# Trecho para leitura

'''

Anteontem, enquanto os guerrilheiros zapatistas se reagrupavam na selva do estado meridional de Chiapas e seu líder, o subcomandante Marcos, lançava farpas contra o governo, o Exército mexicano entrou em conflito com o Comitê Internacional da Cruz Vermelha Internacional.
Um general do Exército mexicano acusou uma delegada da Cruz Vermelha na região de "instigar os camponeses indígenas à revolta", enquanto a organização humanitária se queixava de ter o seu acesso à zona em conflito impedido e expressava preocupação com o destino de milhares —possivelmente dezenas de milhares— de refugiados na área.
O delegado-chefe da Cruz Vermelha Internacional no México, Claudio Baranzini, disse ao "The Independent" que as acusações feitas à delegada em questão, de nome Herrmann, resultaram de um mal-entendido.
Baranzini afirmou temer pelas vidas de mulheres, crianças e velhos que fugiram para a selva quando o Exército mexicano penetrou em áreas antes sob controle dos guerrilheiros, durante o último final de semana.
Baranzini foi barrado num posto de controle do Exército na cidade de Altamirano, no domingo, quando tentava averiguar a situação dos refugiados e os relatos dando conta de que o Exército estava cometendo um "genocídio", bombardeando a selva e "espancando e estuprando" civis.
Ele suspendeu a operação da Cruz Vermelha Internacional em Guadalupe Tepeyac —reduto da guerrilha até a chegada do Exército, na sexta-feira passada— "porque o Exército tomou posse da clínica local e portanto não temos condições de trabalhar num clima de neutralidade".
O general Ramon Arrieta, comandante dos pára-quedistas que dominaram Guadalupe Tepeyac, disse a repórteres levados à área em helicóptero, numa viagem organizada pelo Exército, que "essa mulher (a delegada Herrmann) estava agindo como se este lugar inteiro fosse responsabilidade dela, achando que a população deveria obedecê-la. Ela os estava incitando à rebelião, para que tivessem medo de nós".
Baranzini explicou que Herrmann havia apenas tentado garantir a segurança de mais de 200 idosos, mulheres e crianças que se haviam reunido na clínica local em busca de proteção da Cruz Vermelha Internacional.
Ele disse que Herrmann está agora em San Cristobal de las Casas e que a operação da Cruz Vermelha em Guadalupe Tepeyac havia sido suspensa e que ele não tinha idéia do que acontecera aos civis em questão.

'''

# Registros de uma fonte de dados
'''

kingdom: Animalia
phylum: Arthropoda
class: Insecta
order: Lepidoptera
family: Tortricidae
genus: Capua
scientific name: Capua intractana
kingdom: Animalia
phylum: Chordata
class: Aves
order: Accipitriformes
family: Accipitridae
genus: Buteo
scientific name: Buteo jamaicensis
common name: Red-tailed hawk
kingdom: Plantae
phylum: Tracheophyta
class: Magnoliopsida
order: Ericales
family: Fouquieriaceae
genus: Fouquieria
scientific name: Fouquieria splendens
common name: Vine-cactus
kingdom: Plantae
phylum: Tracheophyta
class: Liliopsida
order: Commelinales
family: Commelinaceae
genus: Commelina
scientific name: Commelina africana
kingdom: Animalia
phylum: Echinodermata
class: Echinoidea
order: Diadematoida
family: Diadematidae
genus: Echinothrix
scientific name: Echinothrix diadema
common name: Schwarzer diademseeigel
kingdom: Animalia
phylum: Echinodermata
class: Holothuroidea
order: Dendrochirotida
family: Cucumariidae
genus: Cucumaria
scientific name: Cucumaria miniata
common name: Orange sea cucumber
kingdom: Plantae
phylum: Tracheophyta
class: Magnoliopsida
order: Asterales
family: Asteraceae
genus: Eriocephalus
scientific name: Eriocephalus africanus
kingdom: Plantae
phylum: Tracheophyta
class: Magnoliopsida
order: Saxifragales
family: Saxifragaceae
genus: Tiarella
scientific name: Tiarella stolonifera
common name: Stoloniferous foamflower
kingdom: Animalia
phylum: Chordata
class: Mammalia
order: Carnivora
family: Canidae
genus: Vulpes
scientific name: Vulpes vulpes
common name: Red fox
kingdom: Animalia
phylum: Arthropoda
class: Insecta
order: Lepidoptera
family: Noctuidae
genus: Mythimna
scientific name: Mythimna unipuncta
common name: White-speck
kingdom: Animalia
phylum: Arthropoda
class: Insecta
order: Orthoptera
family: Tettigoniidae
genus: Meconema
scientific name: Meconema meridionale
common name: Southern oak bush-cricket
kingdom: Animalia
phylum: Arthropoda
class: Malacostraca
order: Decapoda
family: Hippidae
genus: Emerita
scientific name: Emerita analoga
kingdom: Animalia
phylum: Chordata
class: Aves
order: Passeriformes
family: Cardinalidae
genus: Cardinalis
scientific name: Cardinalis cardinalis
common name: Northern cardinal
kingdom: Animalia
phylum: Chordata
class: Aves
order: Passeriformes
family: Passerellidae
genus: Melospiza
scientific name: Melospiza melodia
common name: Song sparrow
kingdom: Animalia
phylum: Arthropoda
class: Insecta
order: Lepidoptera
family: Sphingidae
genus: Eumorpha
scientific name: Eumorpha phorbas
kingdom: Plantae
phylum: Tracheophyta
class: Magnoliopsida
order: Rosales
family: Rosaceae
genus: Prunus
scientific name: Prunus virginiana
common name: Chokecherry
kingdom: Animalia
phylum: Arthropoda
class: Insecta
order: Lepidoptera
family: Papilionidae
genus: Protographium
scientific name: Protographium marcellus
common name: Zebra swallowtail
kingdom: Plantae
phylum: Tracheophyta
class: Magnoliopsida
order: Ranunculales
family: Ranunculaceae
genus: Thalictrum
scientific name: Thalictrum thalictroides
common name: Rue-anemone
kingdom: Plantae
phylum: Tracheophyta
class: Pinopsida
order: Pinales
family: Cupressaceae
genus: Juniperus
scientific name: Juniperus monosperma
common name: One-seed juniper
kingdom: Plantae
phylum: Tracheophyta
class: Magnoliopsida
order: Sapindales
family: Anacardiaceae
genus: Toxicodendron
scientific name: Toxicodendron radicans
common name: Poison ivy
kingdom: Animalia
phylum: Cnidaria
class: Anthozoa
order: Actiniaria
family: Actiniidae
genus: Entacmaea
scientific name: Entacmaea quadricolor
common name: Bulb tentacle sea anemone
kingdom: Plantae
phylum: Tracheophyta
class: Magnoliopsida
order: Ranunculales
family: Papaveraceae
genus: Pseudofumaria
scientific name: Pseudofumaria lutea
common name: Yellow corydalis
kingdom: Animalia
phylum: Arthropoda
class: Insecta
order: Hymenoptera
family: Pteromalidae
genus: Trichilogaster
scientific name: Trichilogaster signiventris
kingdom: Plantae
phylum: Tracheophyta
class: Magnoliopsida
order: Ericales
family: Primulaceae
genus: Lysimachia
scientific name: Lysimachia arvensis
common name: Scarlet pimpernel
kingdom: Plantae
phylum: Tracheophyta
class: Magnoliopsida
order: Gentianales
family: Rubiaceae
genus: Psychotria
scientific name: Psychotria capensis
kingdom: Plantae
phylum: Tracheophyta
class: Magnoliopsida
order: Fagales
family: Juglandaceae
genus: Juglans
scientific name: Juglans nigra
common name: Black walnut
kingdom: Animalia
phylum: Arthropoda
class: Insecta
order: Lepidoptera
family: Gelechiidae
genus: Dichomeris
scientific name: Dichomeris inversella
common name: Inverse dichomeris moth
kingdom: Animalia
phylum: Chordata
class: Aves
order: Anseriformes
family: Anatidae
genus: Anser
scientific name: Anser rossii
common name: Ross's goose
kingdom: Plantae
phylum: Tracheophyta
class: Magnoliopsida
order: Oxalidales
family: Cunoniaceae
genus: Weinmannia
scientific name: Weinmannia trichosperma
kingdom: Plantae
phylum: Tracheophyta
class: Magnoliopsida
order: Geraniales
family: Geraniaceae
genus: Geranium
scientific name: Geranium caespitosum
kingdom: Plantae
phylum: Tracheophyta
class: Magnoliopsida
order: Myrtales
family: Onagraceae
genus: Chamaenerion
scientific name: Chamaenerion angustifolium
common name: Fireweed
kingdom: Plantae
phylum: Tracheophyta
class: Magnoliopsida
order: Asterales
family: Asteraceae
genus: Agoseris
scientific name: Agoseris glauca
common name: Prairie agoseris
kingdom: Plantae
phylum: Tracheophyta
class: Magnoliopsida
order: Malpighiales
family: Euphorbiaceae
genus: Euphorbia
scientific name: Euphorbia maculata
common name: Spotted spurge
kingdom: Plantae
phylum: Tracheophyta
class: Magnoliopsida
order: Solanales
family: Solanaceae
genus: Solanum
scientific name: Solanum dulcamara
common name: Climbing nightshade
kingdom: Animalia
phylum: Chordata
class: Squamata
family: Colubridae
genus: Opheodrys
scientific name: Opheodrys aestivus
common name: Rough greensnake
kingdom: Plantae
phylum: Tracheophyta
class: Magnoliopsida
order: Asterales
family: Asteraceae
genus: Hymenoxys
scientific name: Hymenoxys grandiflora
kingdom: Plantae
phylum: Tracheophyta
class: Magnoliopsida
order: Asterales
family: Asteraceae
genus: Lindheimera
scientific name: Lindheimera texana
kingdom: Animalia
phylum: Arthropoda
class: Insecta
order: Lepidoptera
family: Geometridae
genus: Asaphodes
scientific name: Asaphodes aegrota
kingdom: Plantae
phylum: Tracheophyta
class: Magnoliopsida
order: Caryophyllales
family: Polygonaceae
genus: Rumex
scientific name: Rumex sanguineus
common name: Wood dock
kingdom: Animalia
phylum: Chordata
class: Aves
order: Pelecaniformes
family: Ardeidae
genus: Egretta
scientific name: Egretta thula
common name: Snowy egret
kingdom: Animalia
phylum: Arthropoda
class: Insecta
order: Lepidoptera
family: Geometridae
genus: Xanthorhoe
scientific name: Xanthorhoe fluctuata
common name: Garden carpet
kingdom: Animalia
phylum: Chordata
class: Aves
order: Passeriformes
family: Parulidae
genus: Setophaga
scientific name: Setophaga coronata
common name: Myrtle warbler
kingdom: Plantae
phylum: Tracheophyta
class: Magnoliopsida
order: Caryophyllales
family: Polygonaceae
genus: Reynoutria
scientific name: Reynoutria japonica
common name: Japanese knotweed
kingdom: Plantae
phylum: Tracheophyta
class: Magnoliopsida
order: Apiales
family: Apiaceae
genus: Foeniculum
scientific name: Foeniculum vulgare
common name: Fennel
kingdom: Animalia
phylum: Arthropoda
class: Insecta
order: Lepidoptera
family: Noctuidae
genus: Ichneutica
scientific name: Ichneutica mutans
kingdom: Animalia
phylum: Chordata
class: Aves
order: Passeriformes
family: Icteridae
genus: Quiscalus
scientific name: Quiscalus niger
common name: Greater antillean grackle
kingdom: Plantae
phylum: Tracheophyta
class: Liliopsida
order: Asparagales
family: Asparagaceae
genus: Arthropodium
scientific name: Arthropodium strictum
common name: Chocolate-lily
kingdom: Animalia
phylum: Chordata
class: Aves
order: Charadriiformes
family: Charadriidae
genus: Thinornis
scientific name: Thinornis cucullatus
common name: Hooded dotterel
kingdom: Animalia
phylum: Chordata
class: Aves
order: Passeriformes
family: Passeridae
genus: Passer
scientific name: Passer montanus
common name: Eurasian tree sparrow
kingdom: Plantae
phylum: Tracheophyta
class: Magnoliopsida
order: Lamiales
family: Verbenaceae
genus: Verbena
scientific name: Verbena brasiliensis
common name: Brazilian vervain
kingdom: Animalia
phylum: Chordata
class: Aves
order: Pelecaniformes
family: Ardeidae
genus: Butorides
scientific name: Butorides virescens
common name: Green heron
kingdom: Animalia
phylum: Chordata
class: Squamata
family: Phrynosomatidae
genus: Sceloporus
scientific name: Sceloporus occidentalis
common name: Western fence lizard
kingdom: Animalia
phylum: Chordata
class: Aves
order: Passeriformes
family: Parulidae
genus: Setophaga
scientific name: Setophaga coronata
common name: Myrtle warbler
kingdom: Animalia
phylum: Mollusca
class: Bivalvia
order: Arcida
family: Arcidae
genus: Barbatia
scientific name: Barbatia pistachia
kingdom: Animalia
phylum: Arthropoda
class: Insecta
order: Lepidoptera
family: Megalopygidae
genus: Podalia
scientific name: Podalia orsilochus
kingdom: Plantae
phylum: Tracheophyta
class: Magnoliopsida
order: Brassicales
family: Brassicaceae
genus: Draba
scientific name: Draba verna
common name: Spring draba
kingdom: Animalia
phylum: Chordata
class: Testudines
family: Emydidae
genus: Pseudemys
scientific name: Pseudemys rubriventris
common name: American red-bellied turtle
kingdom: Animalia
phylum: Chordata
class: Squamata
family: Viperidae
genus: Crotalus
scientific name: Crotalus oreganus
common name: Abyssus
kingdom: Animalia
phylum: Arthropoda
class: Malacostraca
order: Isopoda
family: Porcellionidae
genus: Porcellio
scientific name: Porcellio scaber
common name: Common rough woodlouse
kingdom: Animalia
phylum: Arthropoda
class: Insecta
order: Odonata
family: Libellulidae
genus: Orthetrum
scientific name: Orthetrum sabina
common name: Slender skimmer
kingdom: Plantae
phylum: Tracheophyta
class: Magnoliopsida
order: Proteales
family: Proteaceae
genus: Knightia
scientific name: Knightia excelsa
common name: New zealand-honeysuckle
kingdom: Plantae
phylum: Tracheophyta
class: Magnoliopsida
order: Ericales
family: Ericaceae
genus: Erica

'''

# Detalhes da tarefa
Por favor, prossiga a notícia sobre o atrito entre o Exército mexicano e a Cruz Vermelha em Chiapas a partir da última frase apresentada.

# Resposta do exercício
O general Arrieta afirmou haver detido dois norte-americanos na cidade, que segundo ele se faziam passar por jornalistas mas não o eram. Seus nomes seriam Robert Trenen e Ruben Cardoso.
Indagado se a detenção dos dois norte-americanos não poderia complicar as relações mexicanas com os Estados Unidos, o general respondeu: "Assumo responsabilidade total. Acredito que eles estavam incitando a população à desobediência e à rebelião".
Os dois norte-americanos foram libertados mais tarde e chegaram a San Cristobal, dizendo que eram de fato jornalistas free-lancers e negando as acusações feitas pelo general.
Depois que o presidente do México, Ernesto Zedillo, decidiu a investida contra a guerrilha, na semana passada, o Exército parece haver tomado a maioria das cidades e povoados que estavam nas mãos do EZLN (Exército Nacional de Libertação Zapatista) há cerca de um ano.
Mas acredita-se que os guerrilheiros, estimados em alguns milhares e que possivelmente estejam acompanhados por milhares de simpatizantes civis, tenham se deslocado em direção nordeste, atravessando os rios Colorado e Jatate, rumo às chamadas Montanhas Azuis, onde o acesso só é possível a pé ou a cavalo.
Anteontem o chefe guerrilheiro subcomandante Marcos emitiu sua primeira declaração desde que o presidente Zedillo ordenou o ataque a suas forças.
Como sempre, foi redigida em linguagem burilada, às vezes poética e às vezes irônica. "Nós somos os zapatistas, o povo pequeno, os sempre esquecidos, os milionários em promessas não-cumpridas", escreveu o dirigente.